The week in investor relations: New exchanges, virtual roadshows and fossil-fuel disclosure

This week’s other IR-related stories that we didn’t cover on

This week’s roundup appears a day early as IR Magazine’s London office will be shut tomorrow for the UK bank holiday

– A new US stock exchange supported by major financial services firms said it received regulatory approval from the SEC, according to Reuters. Members Exchange is backed by firms including Bank of America, Morgan Stanley, Citadel Securities, Goldman Sachs and JPMorgan. The exchange, which says it wants to bring innovation and lower costs to US trading, is planning to go live in the third quarter of the year.

– The Financial Times (paywall) covered the upcoming IPO of Pexip, the Nordic videoconferencing software firm, which is experiencing strong investor interest amid a general slump in IPOs caused by Covid-19. So far this year, there have been 22 IPOs in Europe, compared with 38 over the same period last year, and capital raised has fallen by 84 percent. Amid lockdown restrictions, Pexip used its own service to conduct a virtual roadshow, allowing it to take in more cities than it would under normal conditions. 

– Investors criticized the ‘exclusion of oil and gas from a definition of fossil fuels’ in draft proposals for the European Union’s sustainable finance initiative, reported the Financial Times (paywall). As part of the initiative, the EU is developing new ESG disclosure requirements for asset managers. Critics said the decision could hide exposure to fossil fuels, cause confusion and allow greenwashing. 

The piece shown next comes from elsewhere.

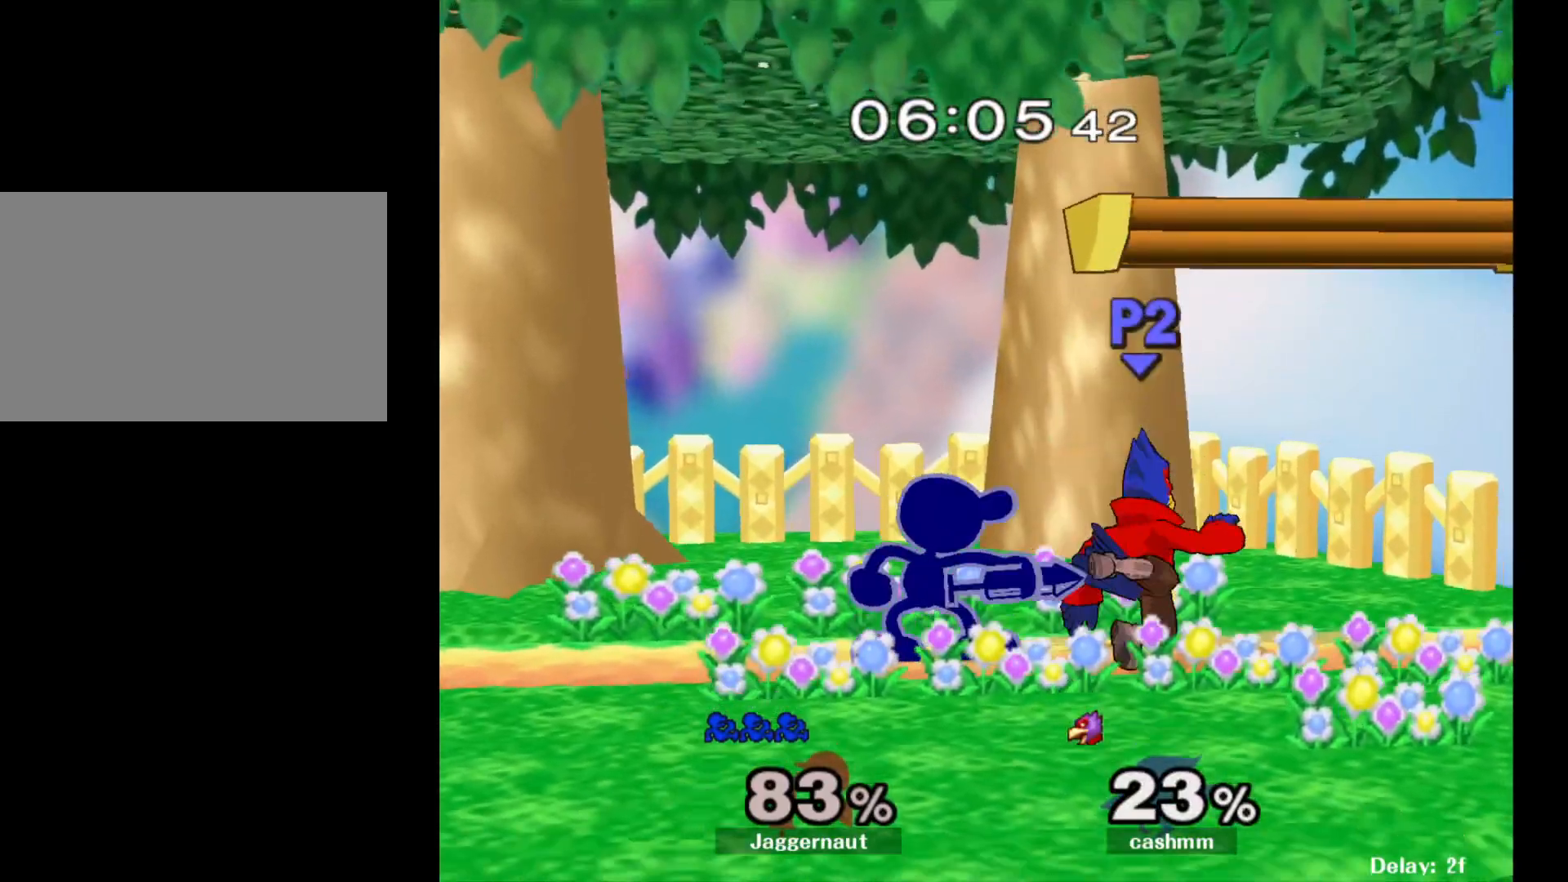
{"buttons": [], "left_stick": "center", "right_stick": "center", "events": [[150, "A", "up"], [350, "A", "down"], [500, "A", "up"]]}
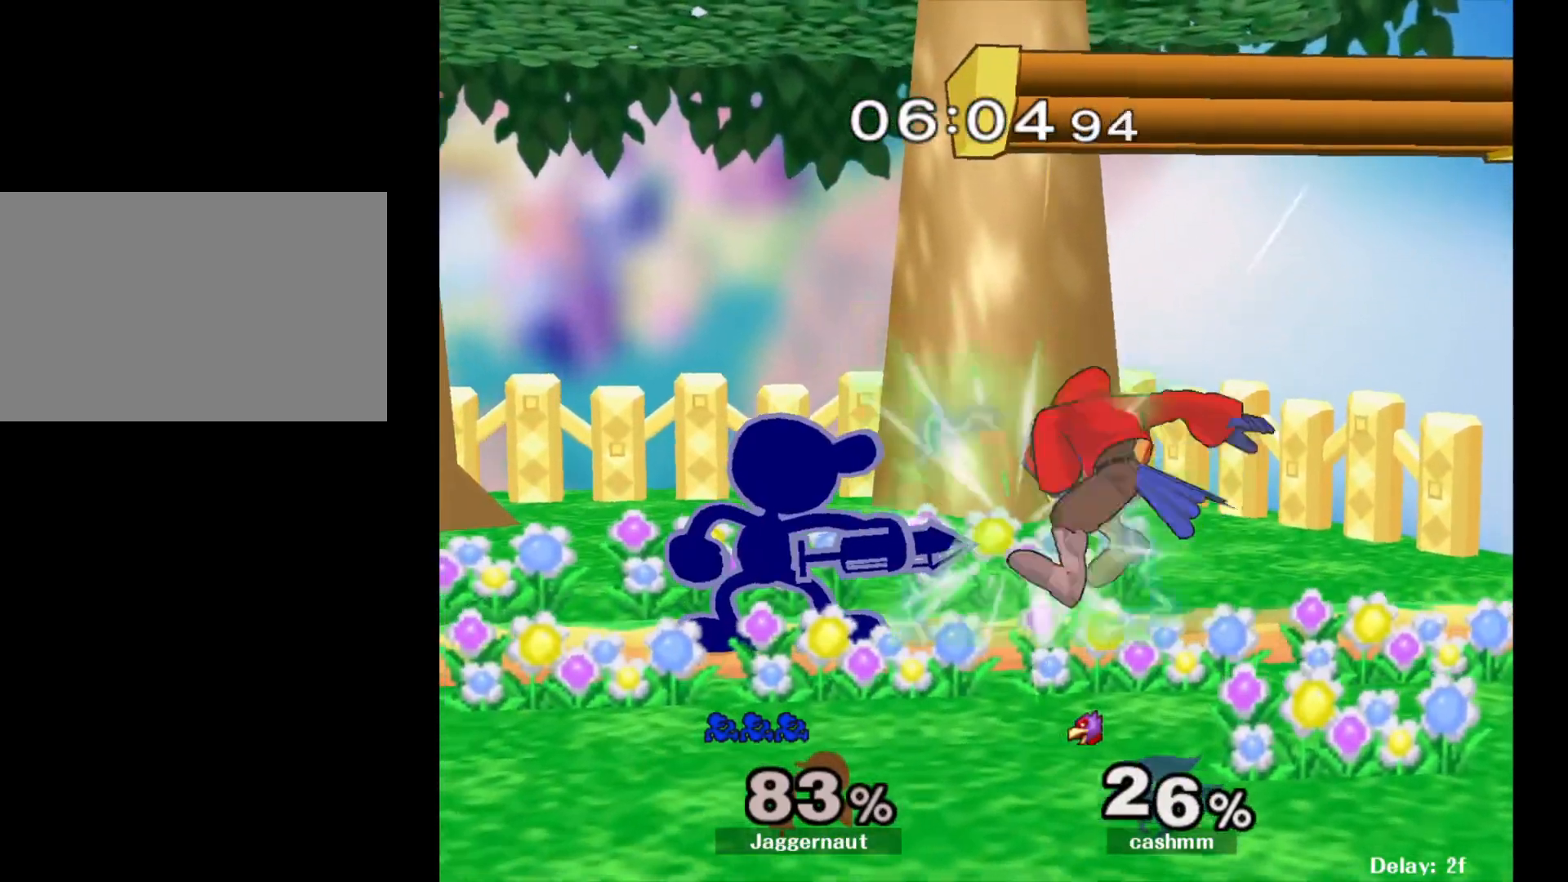
{"buttons": [], "left_stick": "center", "right_stick": "center", "events": [[67, "left_stick", "down"], [183, "A", "down"], [267, "A", "up"], [300, "A", "down"], [450, "left_stick", "center"], [467, "A", "up"]]}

– Despite the devastating impact of Covid-19 on the energy industry, US oil majors still made time to discuss climate change on their earnings calls – ‘albeit fleetingly,’ according to Bloomberg. ‘Exxon touted a previously announced model framework for industry-wide methane regulations, while Chevron said it planned to maintain its commitment to environmental, social and governance priorities,’ noted the article. 

– Tesla CEO Elon Musk wiped around 10 percent off his company’s value when he tweeted that the share price was too high, noted CNBC. The entrepreneur previously got into trouble with the SEC over tweets about taking Tesla private. He later made an agreement with the regulator that future public statements would be vetted by the company’s legal team. The Wall Street Journal asked Musk whether the latest tweet was a joke or vetted internally, to which he replied: ‘no’. 

– Veteran investor Warren Buffet urged investors to stick with stocks despite revealing he had sold off stakes in airlines at huge losses and held back from making investments during the current market downturn, reported Reuters. Buffett, CEO and chairman of Berkshire Hathaway, was speaking at the company’s annual shareholder meeting, which normally draws thousands of spectators but this year was held virtually due to Covid-19 restrictions.